● **目標**: 以下の映画「ハンナ・アーレント」についての文章を、最後の文の後から書き継いでください。

2013-11-17 15:58:40 | Movie
なぜ、今アーレントなのか。

岩波ホールの階段で、次の上映を待つ長い行列に並びながら考えた。岩波映画なのに、いや岩波映画だからなのか、この大盛況ぶりはいったいなんなんだ。そもそも、いろいろな意味で難解なあのアーレントを主人公にして映画になるのか。しかも、私の周囲には世代の違いもあるかもしれないが、「ハンナ・アーレント」など誰も知らないからだ。

もっとも、私も比較的最近アーレントに出会ったので大きなことは言えないのだが、その時以来、彼女は自分にとって特別な人になってしまった。だから、商業主義映画には背を向けて、行列覚悟で「ハンナ・アーレント」なのだ。

アルゼンチンの暗い田舎道。ほこりをたてて一台のバスが止まったかと思うと、懐中電灯を片手にひとりの中年の男性が降りてきたらしい。すると、反対方向からやってきた貨物車から飛び降りた男たちが、あっというまにその男を拉致して走り去って行った。彼こそは、歴史にその名を残した”スペシャリスト”のアドルフ・アイヒマンその人である。

1932年ナチ親衛隊に入隊して、3年後にユダヤ人担当課に配属されるや、アイヒマンは指揮する立場として、実に効率よくユダヤ人を強制収容所に移送して有能さを発揮した。そんな男が裁かれる。イェルサレム裁判でのアイヒマンは、世界一セレブな男となった。

ニューヨークに住むドイツから亡命したユダヤ人の哲学者、ハンナ・アーレント(バルバラ・スコヴァ)は「ザ・ニューヨーカー」に裁判を傍聴して記事を書きたいと伝える。自らも、パリに亡命したにも関わらず、フランスのギリュス強制収容所に連行されて脱出するという過去があるだけに、友人たちにも心配されるが、彼女の意志は固く、1961年イスラエルに飛ぶ。アイヒマン=”巨悪な怪物”という世界中の世論の想像のおしよせる渦の中で、裁判を傍聴するアーレントは考える。

「わたしにとって最も重要なことは理解すること」

彼女の理解力は、アイヒマンを巨悪な怪物ではなく職務に忠実で無自覚な平凡な役人ととらえた。しかし、「ザ・ニューヨーカー」に連載されたレポートは、全米で激しい論争を呼び、ユダヤ人だけでなく世界中から非難をあびることとなった。しかも、教授として勤務している大学から辞職を勧告され、イスラエル政府からも記事の出版停止の警告も受けるのだったが。。。

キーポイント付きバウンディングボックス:
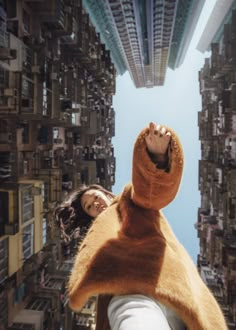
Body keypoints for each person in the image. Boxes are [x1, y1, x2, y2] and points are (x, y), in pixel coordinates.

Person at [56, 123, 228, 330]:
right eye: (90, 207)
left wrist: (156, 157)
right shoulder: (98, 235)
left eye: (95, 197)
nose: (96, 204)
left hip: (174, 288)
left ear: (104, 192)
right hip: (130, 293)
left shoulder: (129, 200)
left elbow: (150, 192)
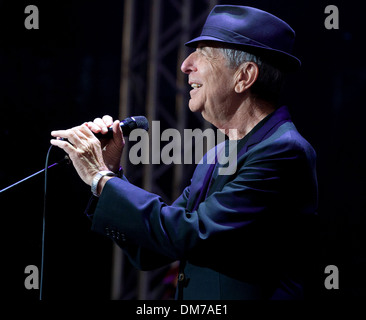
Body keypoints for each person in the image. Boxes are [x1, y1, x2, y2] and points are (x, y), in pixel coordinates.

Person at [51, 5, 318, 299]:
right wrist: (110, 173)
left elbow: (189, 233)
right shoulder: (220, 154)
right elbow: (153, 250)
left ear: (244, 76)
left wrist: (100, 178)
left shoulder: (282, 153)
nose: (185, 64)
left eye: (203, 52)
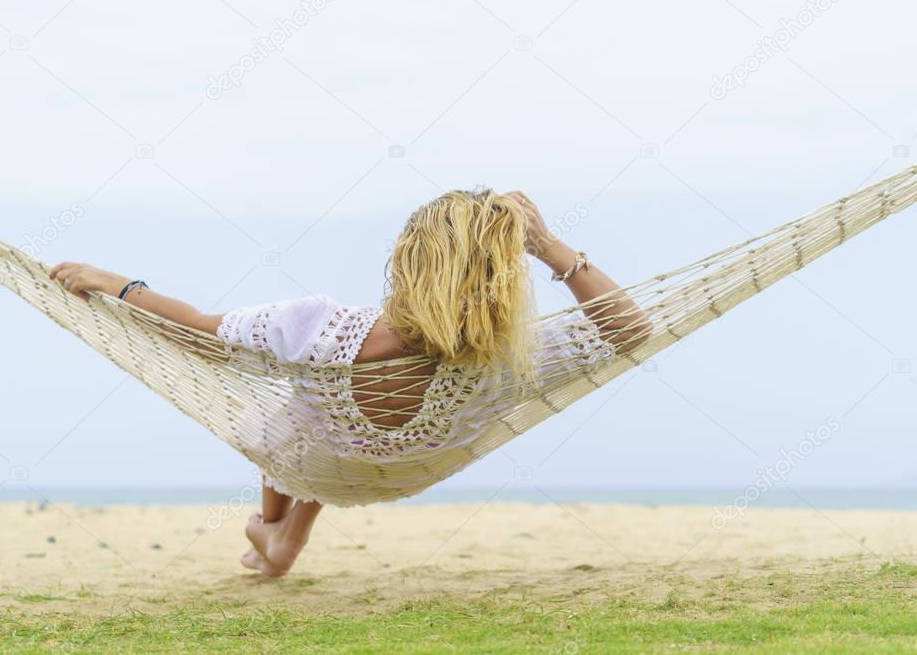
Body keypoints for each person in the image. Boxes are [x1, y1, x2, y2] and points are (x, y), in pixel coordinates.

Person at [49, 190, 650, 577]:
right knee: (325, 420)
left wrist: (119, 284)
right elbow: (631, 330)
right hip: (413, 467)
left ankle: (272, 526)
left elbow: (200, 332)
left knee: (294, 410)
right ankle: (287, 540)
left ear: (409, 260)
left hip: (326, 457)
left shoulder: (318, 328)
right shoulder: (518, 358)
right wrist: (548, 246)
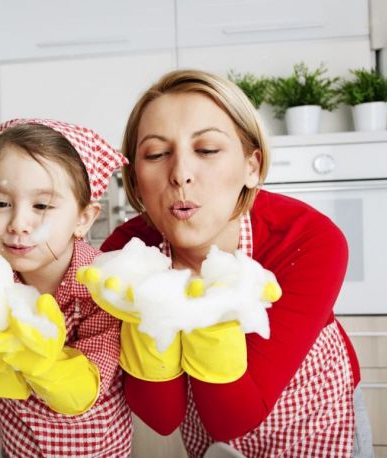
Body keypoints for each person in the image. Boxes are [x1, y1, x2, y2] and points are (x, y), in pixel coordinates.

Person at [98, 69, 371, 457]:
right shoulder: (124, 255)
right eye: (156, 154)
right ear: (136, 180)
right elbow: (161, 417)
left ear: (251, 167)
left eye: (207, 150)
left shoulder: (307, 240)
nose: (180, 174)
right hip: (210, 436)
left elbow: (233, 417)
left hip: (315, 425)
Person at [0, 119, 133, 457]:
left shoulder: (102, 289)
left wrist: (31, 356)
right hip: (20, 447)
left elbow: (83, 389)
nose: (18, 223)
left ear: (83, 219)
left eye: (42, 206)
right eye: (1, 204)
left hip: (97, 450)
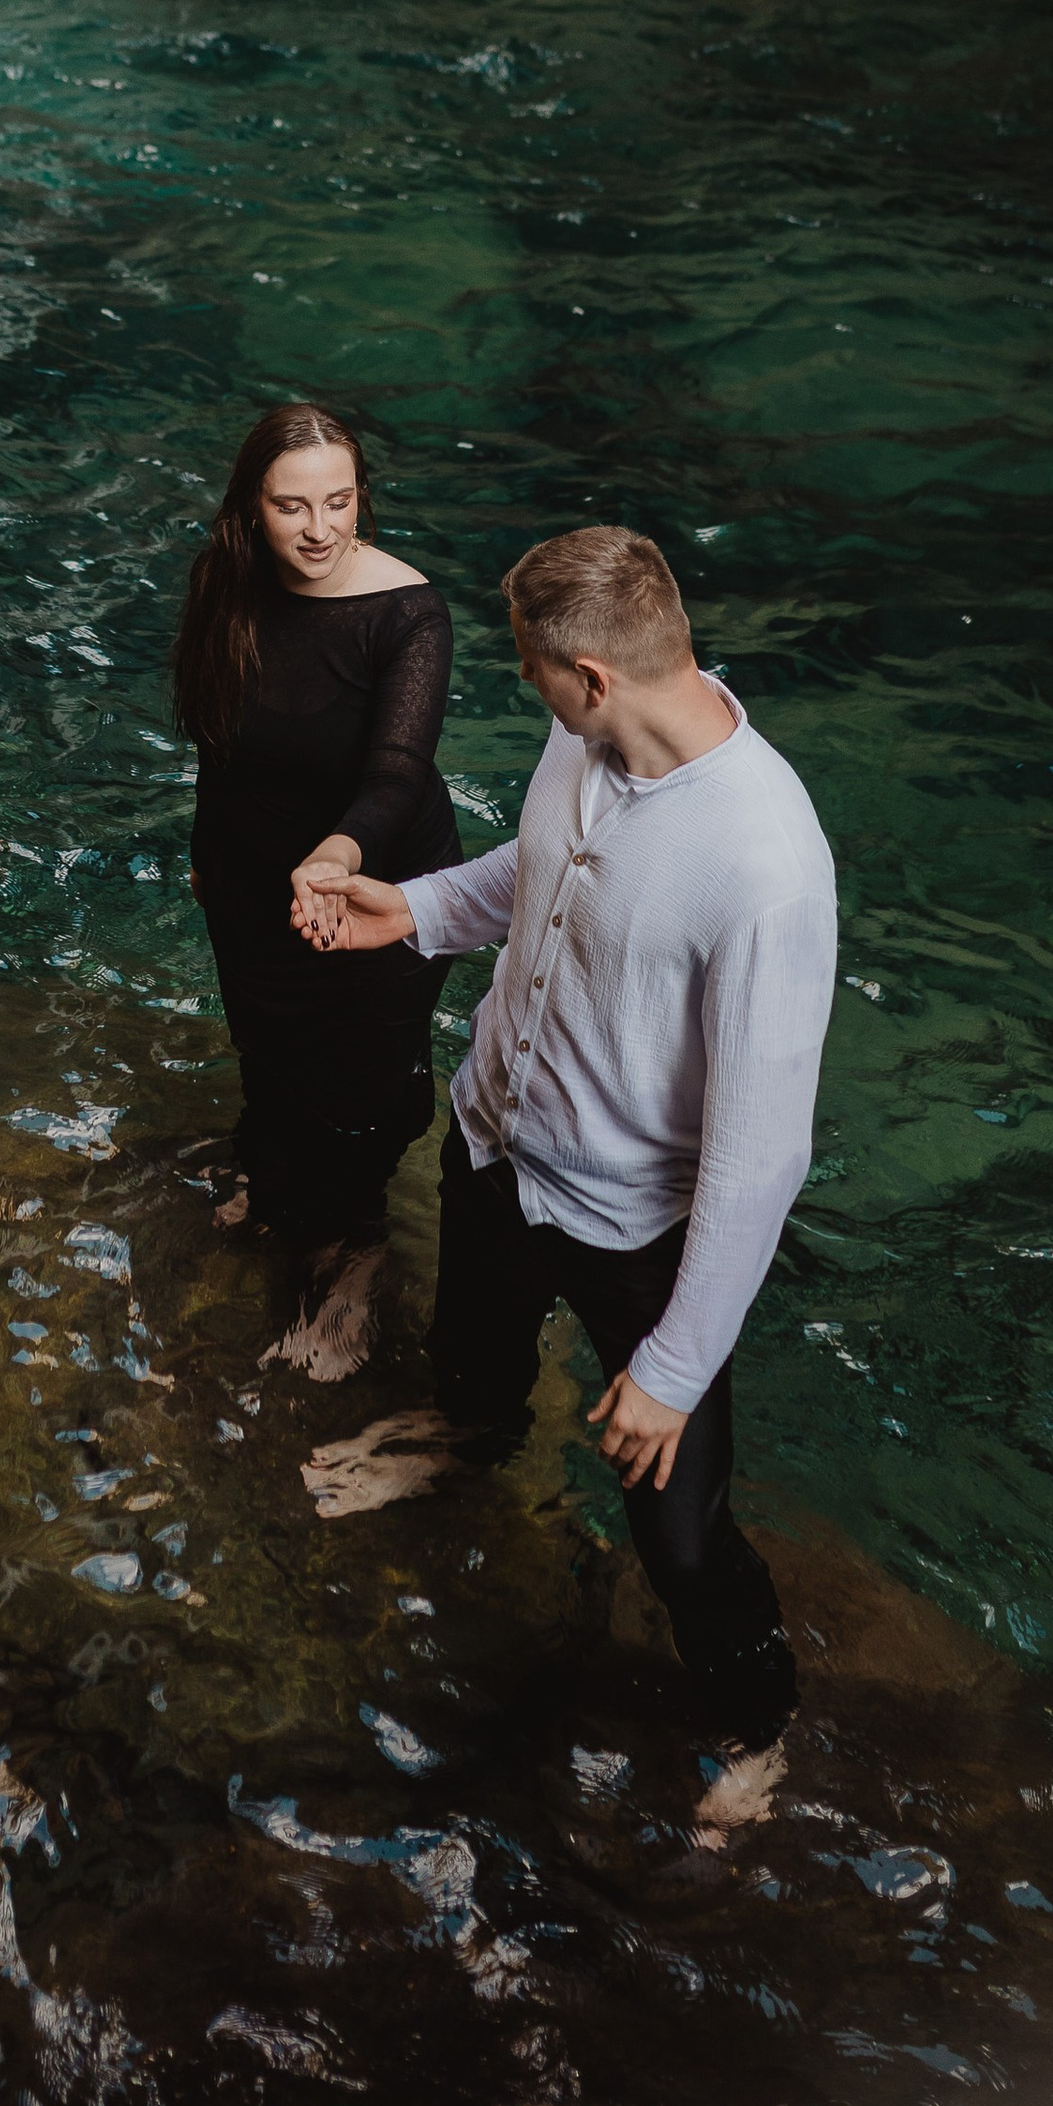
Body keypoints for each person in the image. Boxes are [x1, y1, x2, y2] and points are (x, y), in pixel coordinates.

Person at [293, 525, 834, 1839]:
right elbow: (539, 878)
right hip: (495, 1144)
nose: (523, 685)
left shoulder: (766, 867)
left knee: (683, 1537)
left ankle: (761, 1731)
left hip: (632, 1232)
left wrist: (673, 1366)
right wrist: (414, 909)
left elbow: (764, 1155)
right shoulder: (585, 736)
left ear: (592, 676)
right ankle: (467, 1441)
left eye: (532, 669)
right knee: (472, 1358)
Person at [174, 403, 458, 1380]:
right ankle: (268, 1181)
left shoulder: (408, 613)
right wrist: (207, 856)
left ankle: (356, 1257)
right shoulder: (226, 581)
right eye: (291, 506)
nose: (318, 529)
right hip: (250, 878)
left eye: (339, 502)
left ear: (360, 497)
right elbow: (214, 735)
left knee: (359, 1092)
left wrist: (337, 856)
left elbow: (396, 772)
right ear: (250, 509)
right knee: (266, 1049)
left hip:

● **回答**:
映画は、タイトルどおりにアーレントその人を映していく。
ヘビースモーカーだったのは知っていたが、次々と煙草に火をつけて考えているアーレント。こどもはいなかったが二番目の夫を喪ったとき、かなりやつれたというくらい愛情が深かったことを思い出させるアーレントの夫への会話やしぐさ。そして支援者や友人とのあたたかい交流。女性らしく、美しく、魅力的なアーレント。意外な印象にとまどううちに、そんな彼女を飾るエピソードのように、既婚者のハイデガーと恋愛関係におちる若く純粋な女学生のアーレントが映像にたたずむ。

何故、ここでこんな若かりし頃の情事をさりげないしおりのようにはさむのか。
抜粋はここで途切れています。